> The problem
Return the lines from the one containing "Road کلب روڈ</text>" to the end of the material, both end lines included, exactly and with nothing else.

*** Block opens ***

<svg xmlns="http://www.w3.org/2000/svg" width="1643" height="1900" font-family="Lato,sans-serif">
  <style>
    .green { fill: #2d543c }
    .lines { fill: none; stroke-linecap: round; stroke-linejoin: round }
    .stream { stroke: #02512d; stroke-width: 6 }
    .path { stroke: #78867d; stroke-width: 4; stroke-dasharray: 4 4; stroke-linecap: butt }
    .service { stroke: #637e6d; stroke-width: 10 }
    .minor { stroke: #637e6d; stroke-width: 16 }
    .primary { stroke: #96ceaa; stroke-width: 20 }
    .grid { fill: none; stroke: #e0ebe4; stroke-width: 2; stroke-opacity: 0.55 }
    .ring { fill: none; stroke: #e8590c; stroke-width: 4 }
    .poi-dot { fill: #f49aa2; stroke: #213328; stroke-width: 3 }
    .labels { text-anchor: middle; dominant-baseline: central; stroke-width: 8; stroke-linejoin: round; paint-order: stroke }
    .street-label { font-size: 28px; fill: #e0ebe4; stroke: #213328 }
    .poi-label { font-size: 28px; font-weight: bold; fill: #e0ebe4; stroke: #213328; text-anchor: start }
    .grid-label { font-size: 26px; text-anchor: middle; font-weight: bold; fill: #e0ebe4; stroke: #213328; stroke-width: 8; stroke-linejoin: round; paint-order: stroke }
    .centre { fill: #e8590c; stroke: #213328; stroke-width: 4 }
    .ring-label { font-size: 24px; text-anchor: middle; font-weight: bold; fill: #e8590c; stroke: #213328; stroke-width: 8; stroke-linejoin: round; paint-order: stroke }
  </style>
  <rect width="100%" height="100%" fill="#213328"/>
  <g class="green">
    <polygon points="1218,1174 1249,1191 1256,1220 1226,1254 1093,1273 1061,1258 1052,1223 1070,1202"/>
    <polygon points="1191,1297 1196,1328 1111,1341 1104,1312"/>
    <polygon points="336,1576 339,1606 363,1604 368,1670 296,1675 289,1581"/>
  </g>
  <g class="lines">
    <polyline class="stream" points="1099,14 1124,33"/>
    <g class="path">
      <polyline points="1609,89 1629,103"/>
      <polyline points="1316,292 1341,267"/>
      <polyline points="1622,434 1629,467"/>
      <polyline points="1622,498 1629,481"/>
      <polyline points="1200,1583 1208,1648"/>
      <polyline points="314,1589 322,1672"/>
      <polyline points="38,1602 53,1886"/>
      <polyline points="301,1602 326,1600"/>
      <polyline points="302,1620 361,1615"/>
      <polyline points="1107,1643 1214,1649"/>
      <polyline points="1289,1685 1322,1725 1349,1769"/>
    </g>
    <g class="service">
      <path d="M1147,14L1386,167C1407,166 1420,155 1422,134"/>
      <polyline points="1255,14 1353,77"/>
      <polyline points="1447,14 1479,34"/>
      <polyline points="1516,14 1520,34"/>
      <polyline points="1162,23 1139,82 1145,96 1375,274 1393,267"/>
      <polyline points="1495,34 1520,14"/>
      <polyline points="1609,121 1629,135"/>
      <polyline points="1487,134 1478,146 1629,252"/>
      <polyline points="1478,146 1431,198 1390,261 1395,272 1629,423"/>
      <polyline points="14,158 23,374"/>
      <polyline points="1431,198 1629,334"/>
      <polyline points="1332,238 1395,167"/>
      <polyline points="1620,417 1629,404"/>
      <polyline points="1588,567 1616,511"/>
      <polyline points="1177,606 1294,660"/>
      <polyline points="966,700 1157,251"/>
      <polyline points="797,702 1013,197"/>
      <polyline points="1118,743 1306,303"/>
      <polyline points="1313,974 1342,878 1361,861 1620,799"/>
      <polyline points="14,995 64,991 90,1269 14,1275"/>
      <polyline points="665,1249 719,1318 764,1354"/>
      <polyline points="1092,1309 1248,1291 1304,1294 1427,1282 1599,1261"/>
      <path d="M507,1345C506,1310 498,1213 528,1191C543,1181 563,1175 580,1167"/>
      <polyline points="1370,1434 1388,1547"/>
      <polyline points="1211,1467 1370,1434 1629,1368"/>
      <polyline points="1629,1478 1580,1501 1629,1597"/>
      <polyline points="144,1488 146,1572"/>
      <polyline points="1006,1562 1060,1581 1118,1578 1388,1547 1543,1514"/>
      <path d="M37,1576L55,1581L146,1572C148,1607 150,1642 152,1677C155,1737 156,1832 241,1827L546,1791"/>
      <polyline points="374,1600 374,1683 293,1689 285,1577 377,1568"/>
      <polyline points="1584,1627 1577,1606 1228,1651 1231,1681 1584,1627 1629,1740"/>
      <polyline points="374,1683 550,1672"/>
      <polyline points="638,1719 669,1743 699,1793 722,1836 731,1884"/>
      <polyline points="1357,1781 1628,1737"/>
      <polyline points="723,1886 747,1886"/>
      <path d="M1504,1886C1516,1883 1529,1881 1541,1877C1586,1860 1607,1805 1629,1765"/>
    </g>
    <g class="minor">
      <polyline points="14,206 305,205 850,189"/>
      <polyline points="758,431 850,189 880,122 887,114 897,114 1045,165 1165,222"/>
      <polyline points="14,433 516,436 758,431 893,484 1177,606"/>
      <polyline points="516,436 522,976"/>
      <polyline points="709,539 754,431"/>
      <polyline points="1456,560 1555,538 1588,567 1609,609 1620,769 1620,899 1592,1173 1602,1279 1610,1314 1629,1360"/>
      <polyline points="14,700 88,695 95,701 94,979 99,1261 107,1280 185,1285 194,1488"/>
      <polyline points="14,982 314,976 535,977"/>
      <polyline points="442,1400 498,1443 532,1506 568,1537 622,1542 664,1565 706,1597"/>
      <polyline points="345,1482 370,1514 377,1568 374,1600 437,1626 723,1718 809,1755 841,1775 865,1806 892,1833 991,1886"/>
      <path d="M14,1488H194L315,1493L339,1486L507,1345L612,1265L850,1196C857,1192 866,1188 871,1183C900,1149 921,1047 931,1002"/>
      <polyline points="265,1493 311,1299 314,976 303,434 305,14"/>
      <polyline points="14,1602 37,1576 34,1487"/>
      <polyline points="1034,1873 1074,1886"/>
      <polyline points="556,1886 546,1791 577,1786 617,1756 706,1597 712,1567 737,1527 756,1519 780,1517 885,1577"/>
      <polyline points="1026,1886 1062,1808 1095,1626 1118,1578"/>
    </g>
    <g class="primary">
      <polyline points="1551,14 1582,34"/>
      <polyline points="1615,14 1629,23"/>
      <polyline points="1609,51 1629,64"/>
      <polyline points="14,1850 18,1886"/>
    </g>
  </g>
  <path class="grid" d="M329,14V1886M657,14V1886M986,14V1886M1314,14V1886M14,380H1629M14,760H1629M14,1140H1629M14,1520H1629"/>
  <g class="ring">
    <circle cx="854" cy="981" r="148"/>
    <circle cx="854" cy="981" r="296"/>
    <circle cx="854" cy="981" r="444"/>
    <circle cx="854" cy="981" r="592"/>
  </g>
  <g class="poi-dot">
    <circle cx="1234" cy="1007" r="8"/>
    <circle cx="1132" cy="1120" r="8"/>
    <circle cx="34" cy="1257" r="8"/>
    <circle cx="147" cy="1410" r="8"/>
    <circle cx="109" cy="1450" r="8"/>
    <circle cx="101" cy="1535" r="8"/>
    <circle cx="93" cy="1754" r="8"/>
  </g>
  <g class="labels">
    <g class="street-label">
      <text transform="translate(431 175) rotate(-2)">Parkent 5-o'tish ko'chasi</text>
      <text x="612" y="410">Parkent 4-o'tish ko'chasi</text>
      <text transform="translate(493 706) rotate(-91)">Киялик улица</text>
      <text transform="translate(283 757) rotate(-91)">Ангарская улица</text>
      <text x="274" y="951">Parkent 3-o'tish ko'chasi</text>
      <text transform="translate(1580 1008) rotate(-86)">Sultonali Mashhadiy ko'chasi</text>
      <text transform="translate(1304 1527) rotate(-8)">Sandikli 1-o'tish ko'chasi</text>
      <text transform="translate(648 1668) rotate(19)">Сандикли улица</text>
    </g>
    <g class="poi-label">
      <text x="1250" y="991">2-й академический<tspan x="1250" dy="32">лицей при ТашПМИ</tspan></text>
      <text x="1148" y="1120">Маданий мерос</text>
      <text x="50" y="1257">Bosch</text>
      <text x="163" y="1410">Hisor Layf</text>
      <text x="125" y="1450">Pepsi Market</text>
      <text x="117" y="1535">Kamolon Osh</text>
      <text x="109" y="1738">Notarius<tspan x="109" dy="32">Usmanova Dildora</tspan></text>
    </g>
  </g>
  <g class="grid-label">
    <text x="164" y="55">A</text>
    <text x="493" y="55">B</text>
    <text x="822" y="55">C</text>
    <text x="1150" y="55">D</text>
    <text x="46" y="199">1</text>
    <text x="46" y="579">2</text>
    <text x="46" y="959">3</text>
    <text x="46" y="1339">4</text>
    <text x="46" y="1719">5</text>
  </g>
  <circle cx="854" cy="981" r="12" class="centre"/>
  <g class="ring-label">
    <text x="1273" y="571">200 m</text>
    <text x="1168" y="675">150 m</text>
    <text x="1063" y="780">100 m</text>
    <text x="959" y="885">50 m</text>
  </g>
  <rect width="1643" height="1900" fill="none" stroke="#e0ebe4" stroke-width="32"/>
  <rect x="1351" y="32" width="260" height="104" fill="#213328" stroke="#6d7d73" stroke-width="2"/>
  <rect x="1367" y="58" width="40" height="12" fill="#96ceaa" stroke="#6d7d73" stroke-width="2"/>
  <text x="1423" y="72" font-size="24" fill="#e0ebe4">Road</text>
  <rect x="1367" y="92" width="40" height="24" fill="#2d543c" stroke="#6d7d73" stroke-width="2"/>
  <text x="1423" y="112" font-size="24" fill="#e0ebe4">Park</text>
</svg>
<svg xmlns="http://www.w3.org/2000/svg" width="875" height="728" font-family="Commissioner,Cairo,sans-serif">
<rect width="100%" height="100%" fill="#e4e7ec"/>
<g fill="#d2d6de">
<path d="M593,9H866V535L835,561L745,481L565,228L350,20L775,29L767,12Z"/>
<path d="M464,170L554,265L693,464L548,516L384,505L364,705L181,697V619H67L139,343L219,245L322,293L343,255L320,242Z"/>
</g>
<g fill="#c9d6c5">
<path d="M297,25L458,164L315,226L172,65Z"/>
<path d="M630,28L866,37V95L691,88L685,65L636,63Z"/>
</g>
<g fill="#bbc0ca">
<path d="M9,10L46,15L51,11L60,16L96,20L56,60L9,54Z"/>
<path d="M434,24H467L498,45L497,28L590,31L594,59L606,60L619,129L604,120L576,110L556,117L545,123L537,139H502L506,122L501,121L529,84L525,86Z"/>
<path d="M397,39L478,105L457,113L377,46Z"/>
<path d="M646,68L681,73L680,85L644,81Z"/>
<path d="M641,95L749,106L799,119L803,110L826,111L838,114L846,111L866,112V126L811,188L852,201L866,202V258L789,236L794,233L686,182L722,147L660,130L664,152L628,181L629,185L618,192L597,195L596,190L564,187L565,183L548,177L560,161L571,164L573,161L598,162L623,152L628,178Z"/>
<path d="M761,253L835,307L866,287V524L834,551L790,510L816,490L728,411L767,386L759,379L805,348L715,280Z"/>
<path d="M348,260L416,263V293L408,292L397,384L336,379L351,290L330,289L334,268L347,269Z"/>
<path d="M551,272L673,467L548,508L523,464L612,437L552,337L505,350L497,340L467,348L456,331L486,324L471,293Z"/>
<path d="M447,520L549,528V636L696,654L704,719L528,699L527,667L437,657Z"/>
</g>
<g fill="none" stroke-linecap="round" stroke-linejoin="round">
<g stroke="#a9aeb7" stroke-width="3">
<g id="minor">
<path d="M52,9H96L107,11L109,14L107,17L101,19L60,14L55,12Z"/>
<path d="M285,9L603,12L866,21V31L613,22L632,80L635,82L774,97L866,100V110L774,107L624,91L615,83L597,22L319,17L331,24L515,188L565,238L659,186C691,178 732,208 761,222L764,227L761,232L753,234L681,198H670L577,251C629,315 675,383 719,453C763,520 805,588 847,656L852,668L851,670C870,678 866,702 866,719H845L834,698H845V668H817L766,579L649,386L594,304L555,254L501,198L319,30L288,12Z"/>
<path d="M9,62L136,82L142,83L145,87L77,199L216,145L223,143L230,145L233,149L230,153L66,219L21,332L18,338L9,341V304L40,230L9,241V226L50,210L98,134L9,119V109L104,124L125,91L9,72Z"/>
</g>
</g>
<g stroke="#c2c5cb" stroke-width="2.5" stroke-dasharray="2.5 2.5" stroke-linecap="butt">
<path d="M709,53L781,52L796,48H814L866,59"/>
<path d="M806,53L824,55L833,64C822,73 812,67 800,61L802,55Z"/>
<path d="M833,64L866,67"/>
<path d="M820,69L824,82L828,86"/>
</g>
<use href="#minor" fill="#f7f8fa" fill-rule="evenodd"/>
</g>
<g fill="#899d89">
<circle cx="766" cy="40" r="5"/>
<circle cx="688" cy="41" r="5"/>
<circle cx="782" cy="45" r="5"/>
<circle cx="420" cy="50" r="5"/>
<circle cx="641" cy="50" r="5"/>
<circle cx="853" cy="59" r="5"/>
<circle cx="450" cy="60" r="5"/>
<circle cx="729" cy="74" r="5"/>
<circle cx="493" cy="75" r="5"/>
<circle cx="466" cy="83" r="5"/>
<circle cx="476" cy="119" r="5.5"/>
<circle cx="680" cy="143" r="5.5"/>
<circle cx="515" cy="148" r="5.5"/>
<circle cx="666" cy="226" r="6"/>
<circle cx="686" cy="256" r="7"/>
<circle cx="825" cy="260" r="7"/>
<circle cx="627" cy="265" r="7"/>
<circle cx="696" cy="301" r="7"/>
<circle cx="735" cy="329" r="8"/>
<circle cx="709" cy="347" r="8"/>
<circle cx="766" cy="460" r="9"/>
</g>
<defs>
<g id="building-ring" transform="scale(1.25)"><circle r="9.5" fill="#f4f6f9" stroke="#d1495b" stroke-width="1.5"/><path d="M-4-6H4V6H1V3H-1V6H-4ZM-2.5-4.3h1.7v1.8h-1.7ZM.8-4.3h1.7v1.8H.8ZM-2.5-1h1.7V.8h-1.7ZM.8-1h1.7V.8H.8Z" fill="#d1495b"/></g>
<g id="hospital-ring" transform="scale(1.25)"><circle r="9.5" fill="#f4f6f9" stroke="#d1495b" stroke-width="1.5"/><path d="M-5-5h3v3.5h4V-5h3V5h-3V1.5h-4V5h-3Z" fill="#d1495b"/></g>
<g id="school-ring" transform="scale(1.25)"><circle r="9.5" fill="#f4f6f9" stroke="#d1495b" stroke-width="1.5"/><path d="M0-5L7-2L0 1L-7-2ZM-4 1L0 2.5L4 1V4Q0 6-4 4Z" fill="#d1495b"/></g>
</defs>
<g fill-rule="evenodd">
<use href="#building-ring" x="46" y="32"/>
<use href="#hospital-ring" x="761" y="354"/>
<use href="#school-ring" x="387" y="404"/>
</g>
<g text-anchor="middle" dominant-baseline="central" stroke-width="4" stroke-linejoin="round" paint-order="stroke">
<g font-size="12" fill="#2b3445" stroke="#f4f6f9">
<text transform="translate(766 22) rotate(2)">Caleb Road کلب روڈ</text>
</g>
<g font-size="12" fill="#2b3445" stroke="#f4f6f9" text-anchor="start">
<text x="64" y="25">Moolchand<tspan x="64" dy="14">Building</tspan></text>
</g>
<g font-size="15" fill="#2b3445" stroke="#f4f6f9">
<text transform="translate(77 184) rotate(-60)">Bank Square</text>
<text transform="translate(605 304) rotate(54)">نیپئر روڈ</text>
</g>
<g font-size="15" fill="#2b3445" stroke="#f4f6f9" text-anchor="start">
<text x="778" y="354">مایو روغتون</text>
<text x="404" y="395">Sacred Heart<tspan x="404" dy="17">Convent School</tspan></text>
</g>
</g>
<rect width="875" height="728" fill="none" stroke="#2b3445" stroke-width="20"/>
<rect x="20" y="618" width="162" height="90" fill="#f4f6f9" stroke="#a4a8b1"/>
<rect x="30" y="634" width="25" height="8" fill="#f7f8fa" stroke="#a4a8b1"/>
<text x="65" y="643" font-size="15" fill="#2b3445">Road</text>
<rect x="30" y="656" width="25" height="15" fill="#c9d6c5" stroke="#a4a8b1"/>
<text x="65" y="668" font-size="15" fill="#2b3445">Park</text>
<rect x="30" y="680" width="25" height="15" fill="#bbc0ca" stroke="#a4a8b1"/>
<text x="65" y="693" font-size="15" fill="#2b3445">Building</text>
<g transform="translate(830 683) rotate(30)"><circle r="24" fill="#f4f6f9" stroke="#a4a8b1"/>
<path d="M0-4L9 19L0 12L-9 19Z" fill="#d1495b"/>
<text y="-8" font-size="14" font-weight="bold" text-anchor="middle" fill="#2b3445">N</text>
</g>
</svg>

*** Block closes ***

> Answer
<text transform="translate(766 22) rotate(2)">Caleb Road کلب روڈ</text>
</g>
<g font-size="12" fill="#2b3445" stroke="#f4f6f9" text-anchor="start">
<text x="64" y="25">Moolchand<tspan x="64" dy="14">Building</tspan></text>
</g>
<g font-size="15" fill="#2b3445" stroke="#f4f6f9">
<text transform="translate(77 184) rotate(-60)">Bank Square</text>
<text transform="translate(605 304) rotate(54)">نیپئر روڈ</text>
</g>
<g font-size="15" fill="#2b3445" stroke="#f4f6f9" text-anchor="start">
<text x="778" y="354">مایو روغتون</text>
<text x="404" y="395">Sacred Heart<tspan x="404" dy="17">Convent School</tspan></text>
</g>
</g>
<rect width="875" height="728" fill="none" stroke="#2b3445" stroke-width="20"/>
<rect x="20" y="618" width="162" height="90" fill="#f4f6f9" stroke="#a4a8b1"/>
<rect x="30" y="634" width="25" height="8" fill="#f7f8fa" stroke="#a4a8b1"/>
<text x="65" y="643" font-size="15" fill="#2b3445">Road</text>
<rect x="30" y="656" width="25" height="15" fill="#c9d6c5" stroke="#a4a8b1"/>
<text x="65" y="668" font-size="15" fill="#2b3445">Park</text>
<rect x="30" y="680" width="25" height="15" fill="#bbc0ca" stroke="#a4a8b1"/>
<text x="65" y="693" font-size="15" fill="#2b3445">Building</text>
<g transform="translate(830 683) rotate(30)"><circle r="24" fill="#f4f6f9" stroke="#a4a8b1"/>
<path d="M0-4L9 19L0 12L-9 19Z" fill="#d1495b"/>
<text y="-8" font-size="14" font-weight="bold" text-anchor="middle" fill="#2b3445">N</text>
</g>
</svg>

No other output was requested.